SFA forestry professor named first recipient of mentoring professorship
September 13, 2012 - SFA Public Affairs
NACOGDOCHES, Texas - Dr. Dean Coble, professor of forestry at Stephen F. Austin State University, is the first recipient of a recently endowed professorship that rewards faculty members who are excellent teachers and also serve as mentors for students.
The Jim Towns Mentoring Professorship recognizes professors who instill, foster and promote a mentoring culture at SFA. The award is named for Dr. Jim Towns, longtime professor of communication studies, and it is the only SFA professorship for which faculty members in all six academic colleges are eligible.
Coble joined the faculty of SFA's Arthur Temple College of Forestry and Agriculture in 2000 and teaches classes in forestry biometrics, timber management and applied regression in natural resources. He said he was "proud, honored, shocked and humbled" to be chosen as the inaugural recipient of the Towns professorship.

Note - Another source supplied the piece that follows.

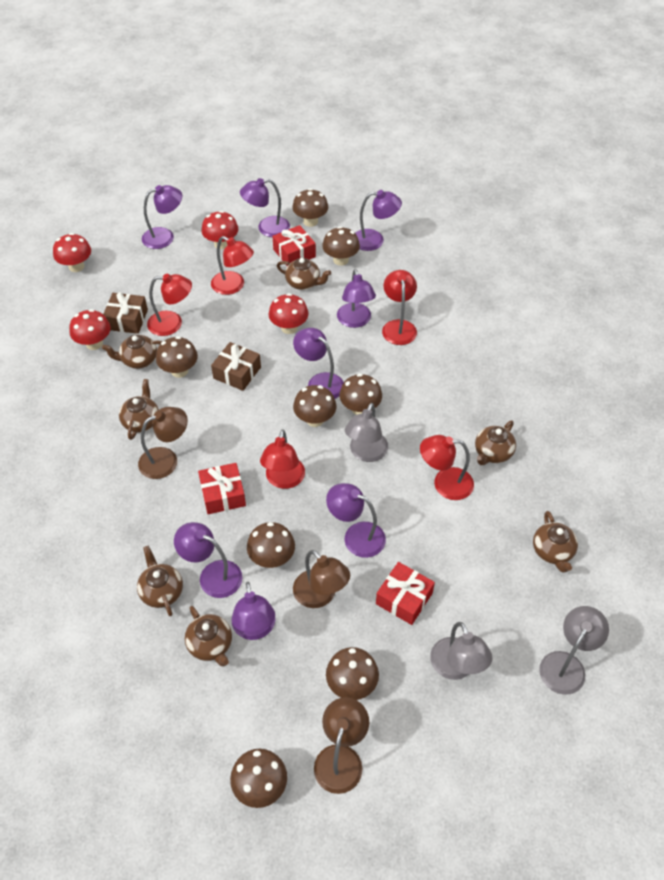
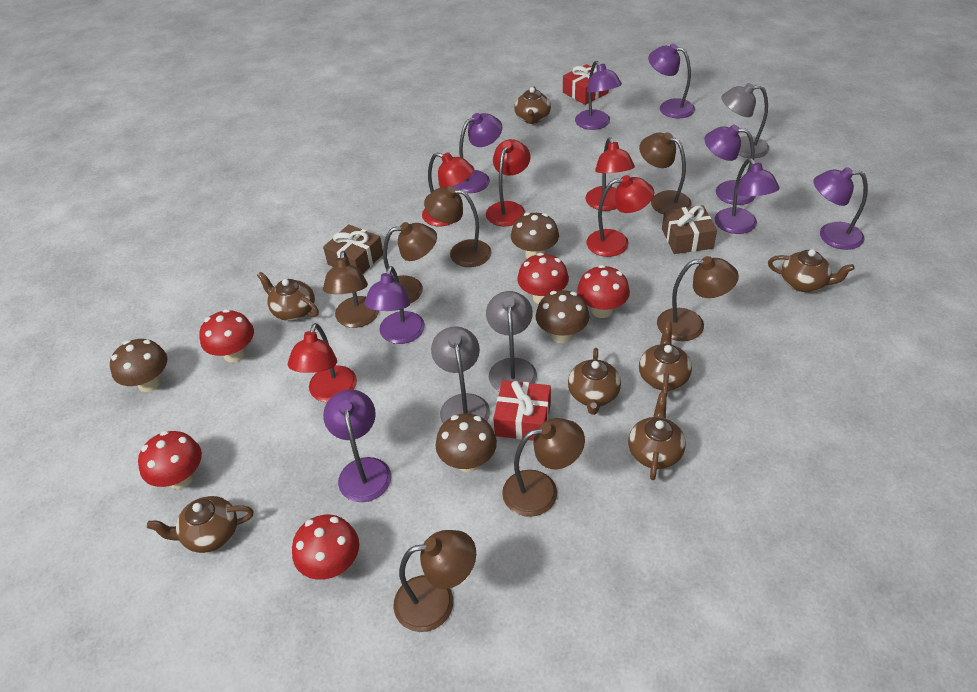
brown lamp: [138,407,188,479] [293,550,350,608] [314,697,369,794] = 3 -> [323,251,379,328] [383,222,437,303] [393,530,476,632] [424,186,491,267] [502,418,585,517] [639,132,692,214] [657,256,739,341] = 7
brown mushroom: [156,336,198,378] [230,749,287,808] [247,522,295,568] [292,188,328,227] [293,385,336,427] [322,226,360,266] [326,647,379,700] [339,373,382,415] = 8 -> [110,339,167,392] [436,413,497,472] [511,212,559,259] [536,290,590,343] = 4
red gift: [198,463,246,514] [272,225,316,266] [376,562,435,625] = 3 -> [493,380,551,441] [563,64,609,105] = 2
red mushroom: [53,233,91,272] [69,309,111,350] [201,211,238,249] [269,293,309,334] = 4 -> [138,431,202,489] [199,309,254,363] [292,515,359,580] [517,253,569,304] [577,265,630,318] = 5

"I have a personal approach to mentoring in that I focus on individual relationships with students to help them develop professionally," he said.
"I focus on personal relationships that differ from individual to individual but have the common goal of helping the student reach for more than he or she believed possible. I am motivated by great examples in my life, former professors and colleagues as well as family and friends, because I know without their mentorship, I would not be who I am today."

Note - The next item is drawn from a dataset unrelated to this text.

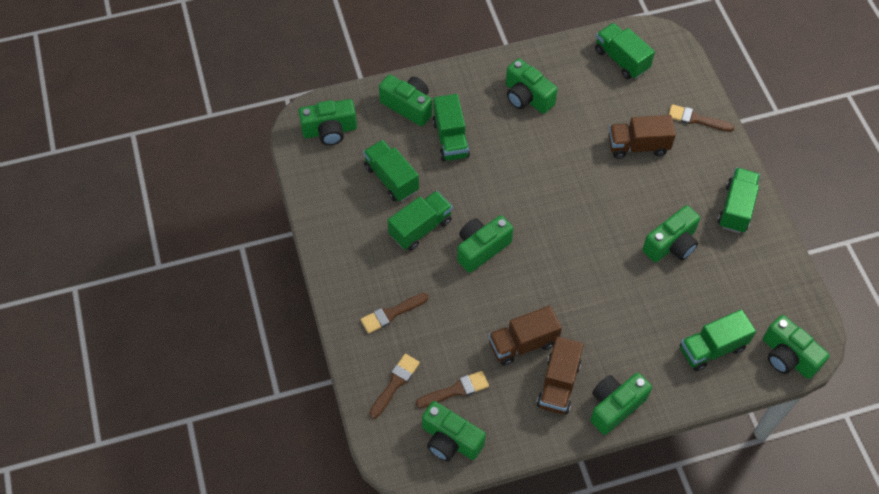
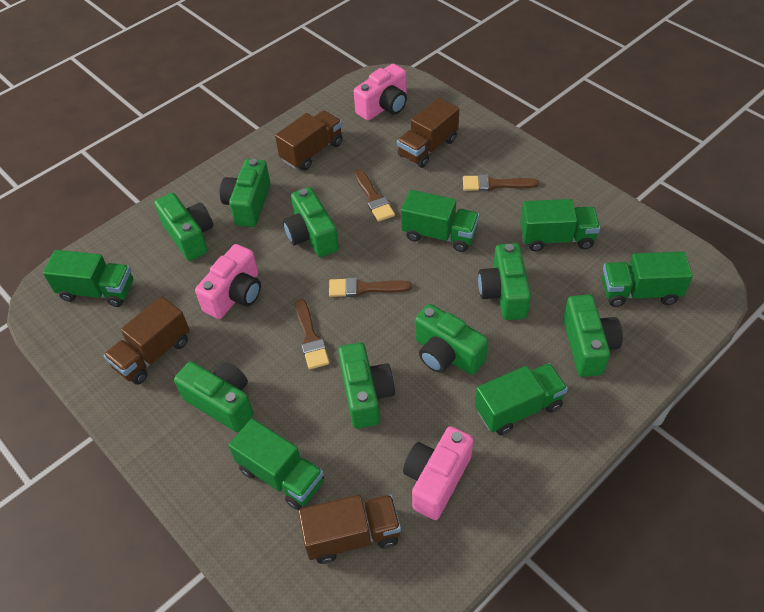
brown truck: [488,306,562,366] [537,336,584,415] [608,115,676,159] = 3 -> [104,296,190,385] [275,110,343,170] [298,494,401,564] [397,97,459,168] = 4
pink camera: none = 0 -> [195,244,261,319] [354,64,407,121] [403,426,473,520] = 3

The funding for the professorship was largely raised by Towns with the help of many of his colleagues and former students. Faculty mentoring and reverse mentoring are among Towns' research interests, and he has successfully mentored countless students throughout his distinguished 46-year career at SFA.

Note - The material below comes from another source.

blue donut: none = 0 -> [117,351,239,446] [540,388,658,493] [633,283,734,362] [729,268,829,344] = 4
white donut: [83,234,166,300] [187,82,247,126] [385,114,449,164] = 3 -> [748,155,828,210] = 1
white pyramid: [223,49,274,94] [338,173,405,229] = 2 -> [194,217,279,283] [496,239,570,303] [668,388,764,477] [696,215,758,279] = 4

"I really wanted to endow a professorship that would encourage mentoring relationships, which I think have benefitted me as much as my students over the years," Towns said.
"Students are drawn to Dr. Coble and desire to emulate him both professionally and personally. He provides an excellent example of how mentoring relationships between students and faculty members can benefit both parties tremendously. He is most deserving of this recognition."